I think that these commitments will be a great guide to us as we think together.

But the question is: are these sentimental commitments? They don’t have to be; but do they reflect a glossing over of what we really do and or really are as a congregation? In fact, we can’t really say until we are confronted with the possibility of cutting Hotham Mission or the possibility of a fracture in the congregation if it seems we can’t find a way forward.

It is one thing to be warmed on a cool spring Thursday evening by good wine, confident that because Jesus is on my side I’m on his. It is another thing, when that confidence is undermined and we have to deal with what has not yet come to the surface.

This is the marvel of what we have done to date.  Minds are changing, visions are shifting, in all directions. We have done well so far, but there is still a long way to go, whichever of the many options before us we choose. Making the choice itself will threaten to consume us, let alone then acting on it.

How then to approach what still lies before us?

We can simply resign ourselves to the hard slog. This is a bad idea. Resignation and sentimentality are basically the same, in that both are without hope: the resigned are sadly hopeless because nothing will change and the sentimental are happily hopeless because nothing needs to.

This is not the outlook of the people of God.

We are seeking to act because we must. This “must” is not the something-must-be-done-about-the-church “must”; that’s just resignation again, brightened up a little with a sense of responsibility.

The “must” which causes us to act is indicated in the snippet of Jesus’ prayer we heard in our gospel reading:

“that they may become completely one, so that the world may know that you have sent me and have loved them even as you have loved me.”

That is, the “must” is not the buildings question; the buildings are just the material – the object – around which we are gathered.

The “must” of what we are doing concerns the “we” ourselves who are gathered.

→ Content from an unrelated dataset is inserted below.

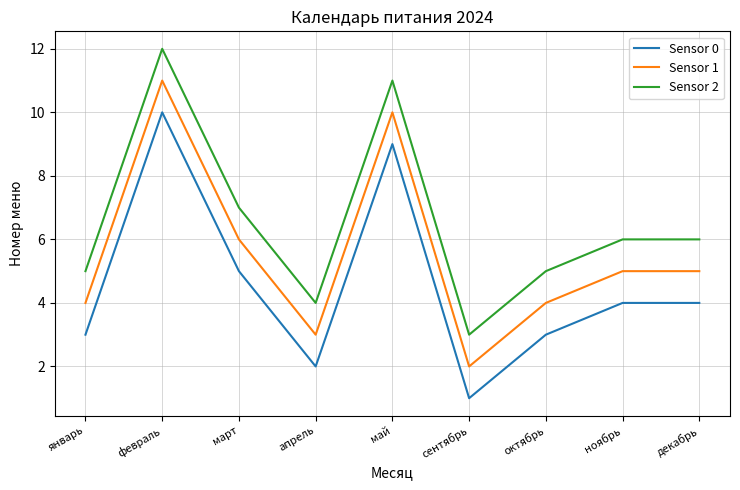

Reading left to right, extract all data points from this chart.

Sensor 0: 3	10	5	2	9	1	3	4	4
Sensor 1: 4	11	6	3	10	2	4	5	5
Sensor 2: 5	12	7	4	11	3	5	6	6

When we first began this process I proposed that we are not in the process of preparing for mission by sorting out such mundane things as buildings and budgets, positioning ourselves for some as yet unstarted missional push. We are, rather, in this very process, engaged in mission.

How is this this case? Because in this process we are “proving” the gospel, understanding “prove” here as much in its older sense as in its usual modern sense. To prove something – in its older sense – is to test it; consider how car manufacturers test their new vehicles on their “proving grounds”.

We test: Will the gospel expose to us where we are being more sentimental than truthful in our sense of who we are and what is required of us? And, having so revealed who we are, will the gospel enable in us a step further into the unity for which Jesus prays?

We must prove – test – the gospel in this way, for it is only so that we ourselves are tested, proved.

In this proving of the gospel which is our testing of its capacity to work among us, there opens up the possibility of the second (more familiar) sense of proof, which Jesus also implies in his prayer:

[…may they] become completely one, so that the world may know that you have sent me and have loved them even as you have loved me.

We are not “preparing for” mission in our difficult deliberations. If that were what this was about we would be in the realm of sentimentality again, happily bulldozing our way to what is – to me – the “obvious” outcome.

“Love one another” is our mission. That is so difficult that Jesus imagines that it requires even him to pray for it.

The gospel question to us is whether we believe that the unity of believers can communicate to the world that the Father sent the Son. Put differently, the question is whether we believe that gathering around the table each week “remembrances” – makes present to us and the world – Jesus himself, sent from God. These are the miracles God offers his people today.

You have done well so far. You are wonderful. If you won’t take my word for it, ask the God whose Christ thinks you are worth his prayer.

Continue to be such a marvel, that we the church and the world around us may know that the Father sent the Son.